| EXERCISE |
From the forum post below on Druid roll-up, reproduce word for word the part that opens with the words containing "How to roll-up" and closes with "two different fields.".

| PASSAGE FOR REVIEW |
How to roll-up on csv data

Hi , I am facing a problem in druid. I have a csv file and when I am passing same file with more value of same column then it is creating two separate records of same header.

Example: If I have a field { “date”: “17.03.2020” , “data” : 20 }, and when I am entering same data { “date”: “17.03.2020” , “data” : 30 } ,there should be count of 2 and sum would have been 50 of same day. But it is now creating same day with two different fields.

How can I do roll-up here based on certain query ? I am unable to understand since druid is new for me.

**my spec :- **

{

“type”: “index_parallel”,
“ioConfig”: {
“type”: “index_parallel”,
“inputSource”: {
“type”: “local”,
“baseDir”: “/Users/rg/Downloads/”,
“filter”: “newsqllab_untitled_query_2_06T072452.csv”
},
“inputFormat”: {
“type”: “csv”,
“findColumnsFromHeader”: true
},
“appendToExisting”: true
},
“tuningConfig”: {
“type”: “index_parallel”,
“partitionsSpec”: {
“type”: “dynamic”
}
},
“dataSchema”: {
“dataSource”: “test1”,
“granularitySpec”: {
“type”: “uniform”,
“queryGranularity”: “HOUR”,
“rollup”: true,
“segmentGranularity”: “DAY”
},
“timestampSpec”: {
“column”: “created_at”,
“format”: “auto”
},
“dimensionsSpec”: {
“dimensions”: [
“app_type”,
“attestation_url”,
“date”,
“deleted”,
“device_id”,
“device_type”,
“event_type”,
“ip_address”,
“month”,”country”,”state”,”district”,”location”,”city”,
“net_work_provider”,
“offline_to_online_sync”,
“os_type”,
“program_name”,
“role”,
“scan_in_time”,
“scan_out_time”,
“session_end_date”,
“session_name”,
“session_start_date”,
“timestamp”,
“topic_name”,
“traineerole”,
“updated_at”,
“user_id”

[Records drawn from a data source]

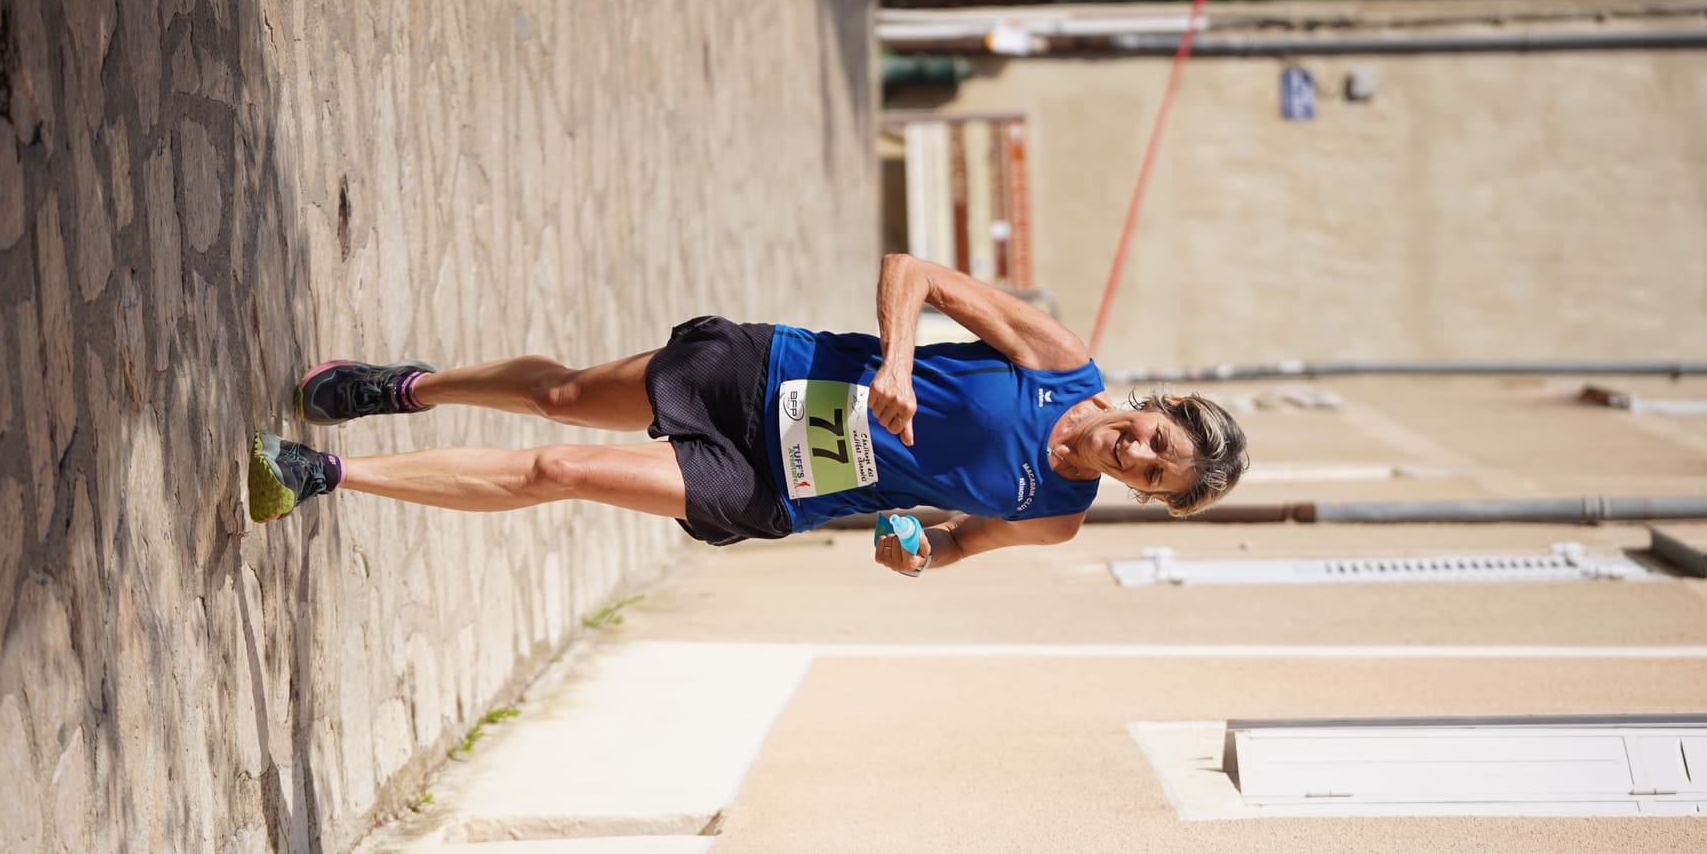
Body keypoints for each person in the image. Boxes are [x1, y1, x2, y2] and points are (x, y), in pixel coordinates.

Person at [248, 255, 1248, 575]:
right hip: (768, 375)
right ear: (1158, 407)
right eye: (1156, 438)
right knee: (562, 397)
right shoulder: (1060, 363)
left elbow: (952, 544)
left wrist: (912, 556)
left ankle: (322, 476)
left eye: (1152, 474)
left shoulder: (1056, 517)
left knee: (561, 470)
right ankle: (406, 389)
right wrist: (899, 360)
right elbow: (912, 272)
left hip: (777, 485)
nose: (1137, 454)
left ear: (1146, 494)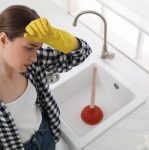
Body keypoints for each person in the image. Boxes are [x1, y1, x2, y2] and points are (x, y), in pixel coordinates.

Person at [0, 5, 92, 150]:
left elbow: (81, 54)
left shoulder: (33, 63)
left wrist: (54, 36)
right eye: (29, 48)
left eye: (37, 49)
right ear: (4, 40)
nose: (34, 57)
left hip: (46, 132)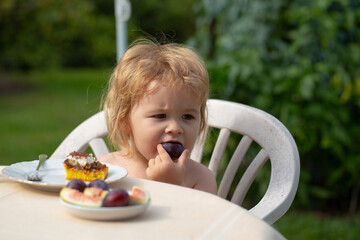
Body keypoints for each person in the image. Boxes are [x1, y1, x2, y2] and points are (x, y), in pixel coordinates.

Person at [100, 39, 217, 194]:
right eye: (161, 116)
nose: (175, 128)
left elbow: (203, 218)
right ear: (124, 121)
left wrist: (174, 186)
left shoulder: (201, 179)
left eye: (187, 117)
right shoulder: (108, 168)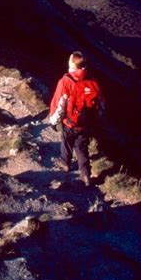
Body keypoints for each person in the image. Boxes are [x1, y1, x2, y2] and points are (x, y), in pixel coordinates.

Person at [49, 51, 103, 186]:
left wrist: (53, 121)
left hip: (70, 122)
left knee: (66, 141)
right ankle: (86, 175)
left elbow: (59, 105)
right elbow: (101, 103)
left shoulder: (66, 81)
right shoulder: (92, 80)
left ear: (72, 64)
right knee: (81, 147)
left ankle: (65, 162)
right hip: (86, 123)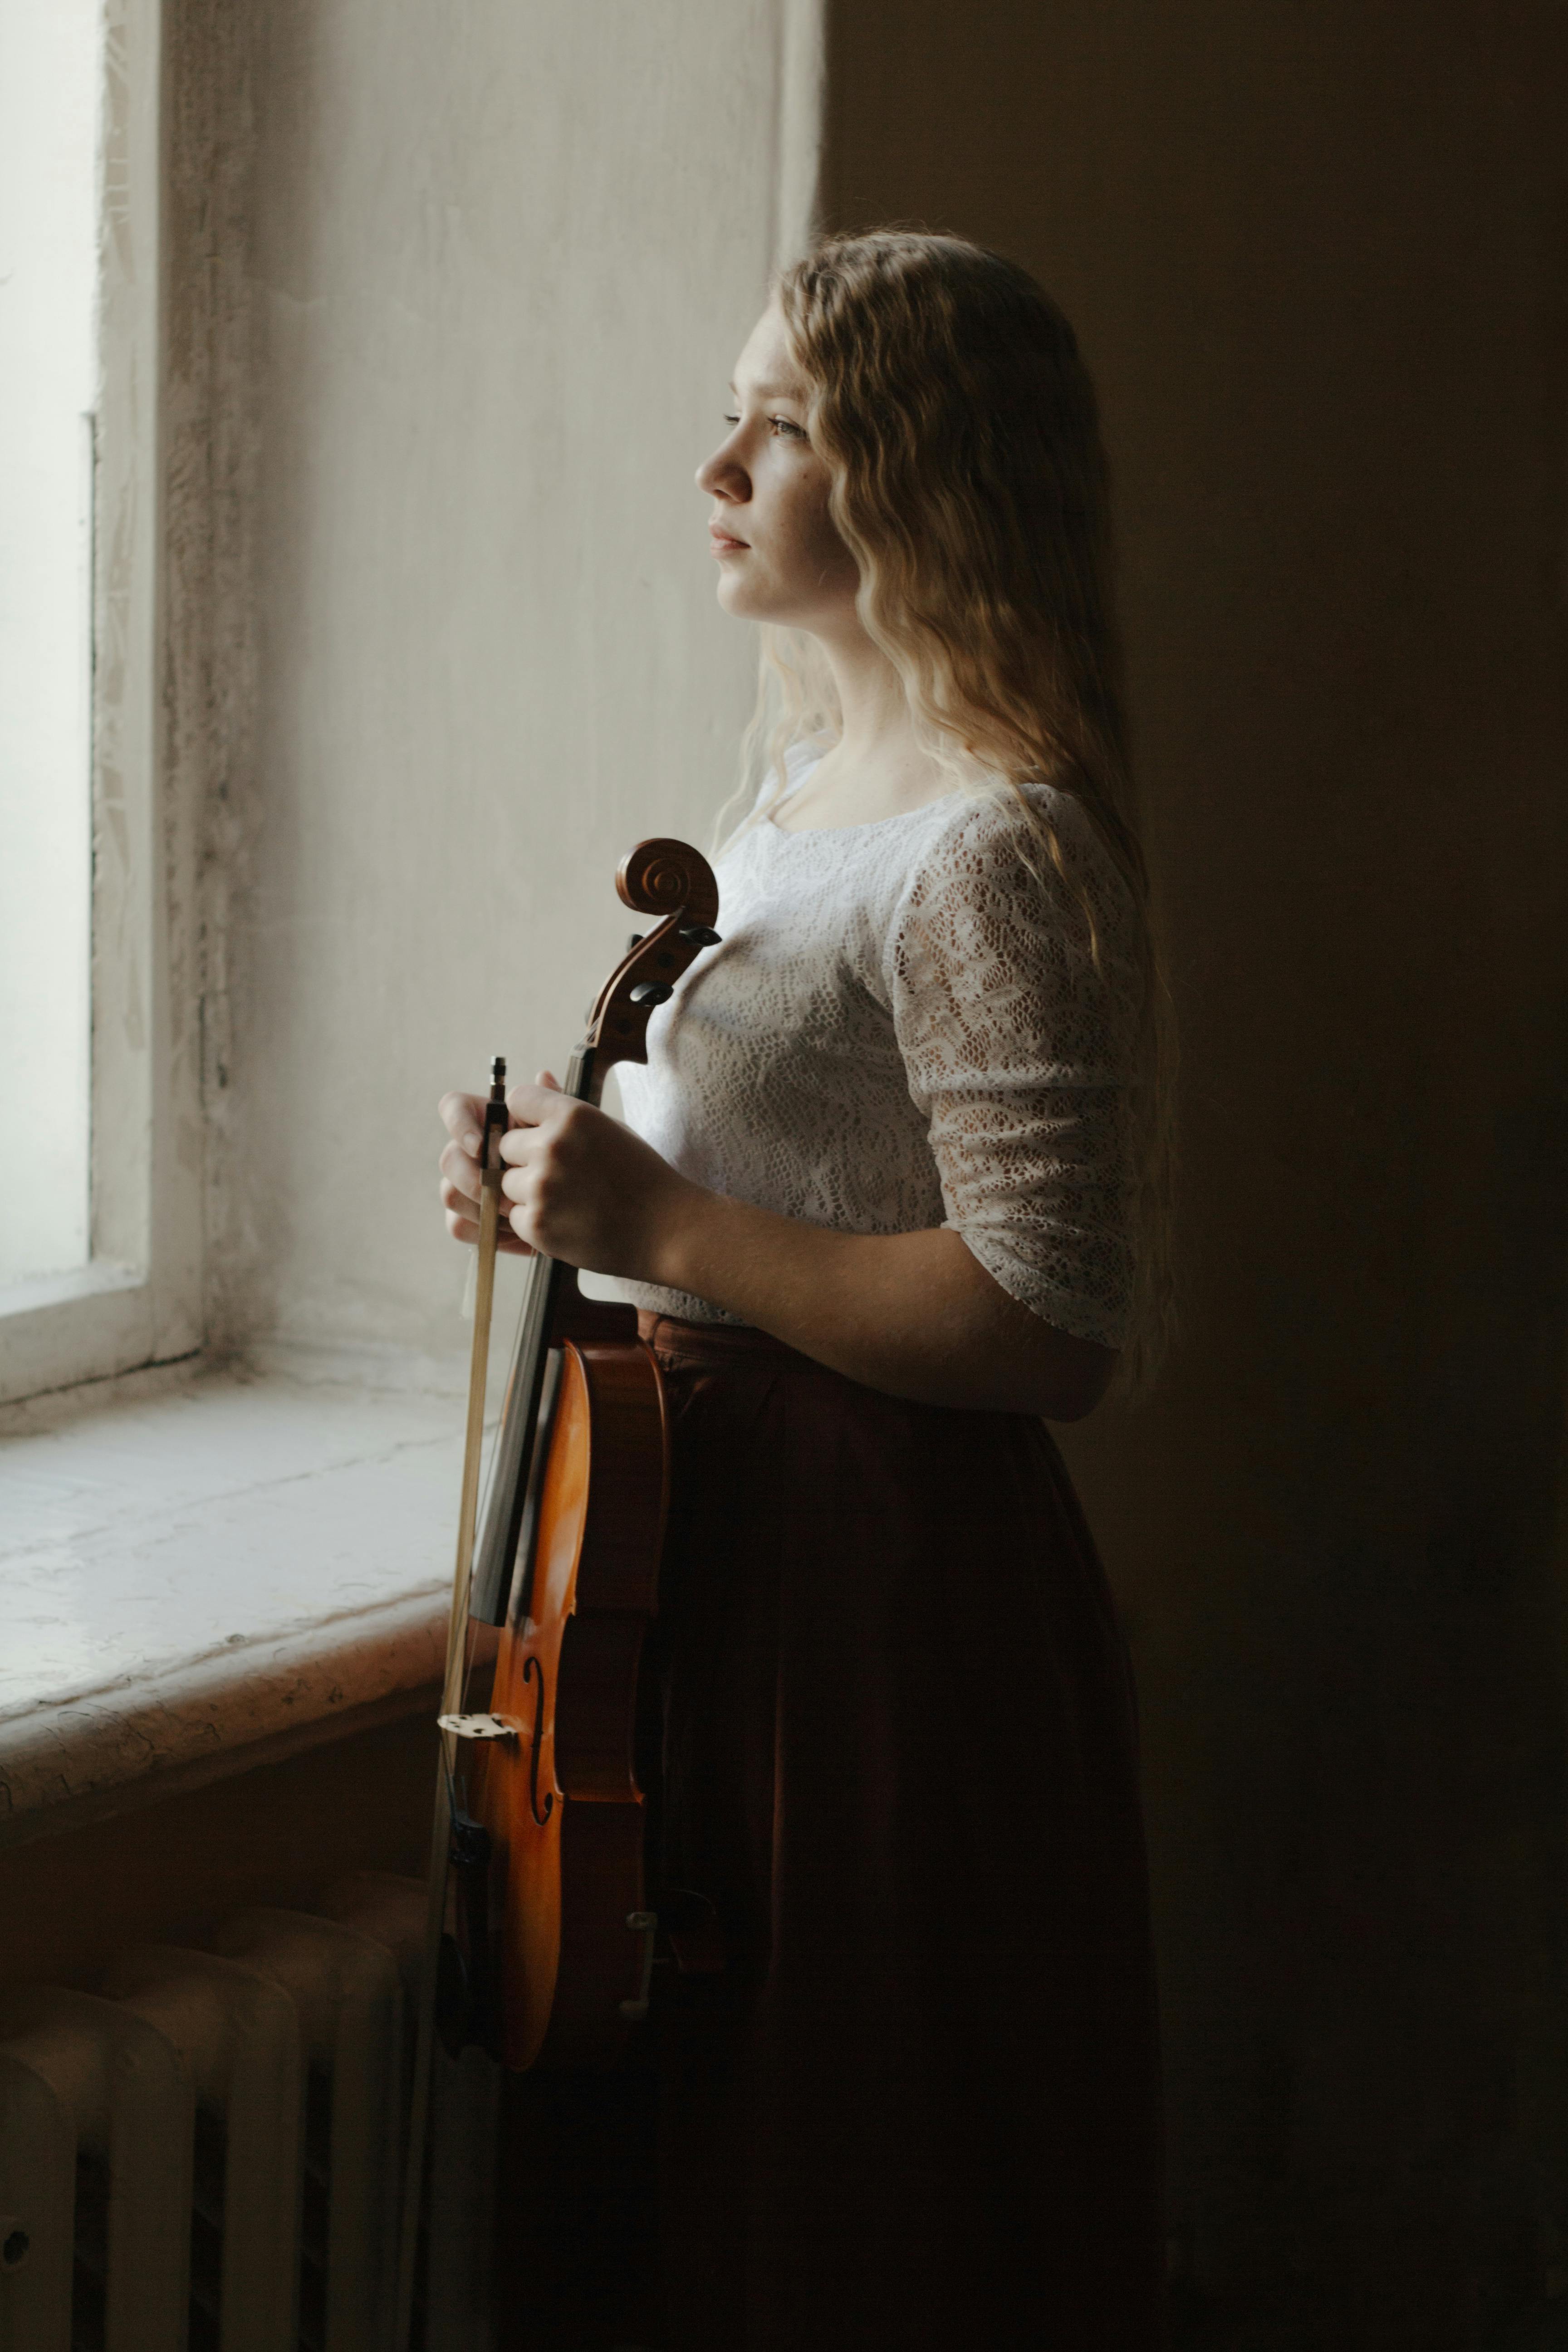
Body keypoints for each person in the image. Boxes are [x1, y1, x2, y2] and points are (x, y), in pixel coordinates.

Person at [438, 229, 1171, 2352]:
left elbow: (1054, 1320)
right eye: (734, 409)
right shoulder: (795, 801)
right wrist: (561, 1194)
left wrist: (660, 1235)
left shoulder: (997, 847)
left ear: (927, 473)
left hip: (876, 1588)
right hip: (709, 1536)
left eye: (787, 423)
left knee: (855, 2165)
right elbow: (784, 1166)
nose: (720, 465)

| RESPONSE |
How to roll-up on csv data

Hi , I am facing a problem in druid. I have a csv file and when I am passing same file with more value of same column then it is creating two separate records of same header.

Example: If I have a field { “date”: “17.03.2020” , “data” : 20 }, and when I am entering same data { “date”: “17.03.2020” , “data” : 30 } ,there should be count of 2 and sum would have been 50 of same day. But it is now creating same day with two different fields.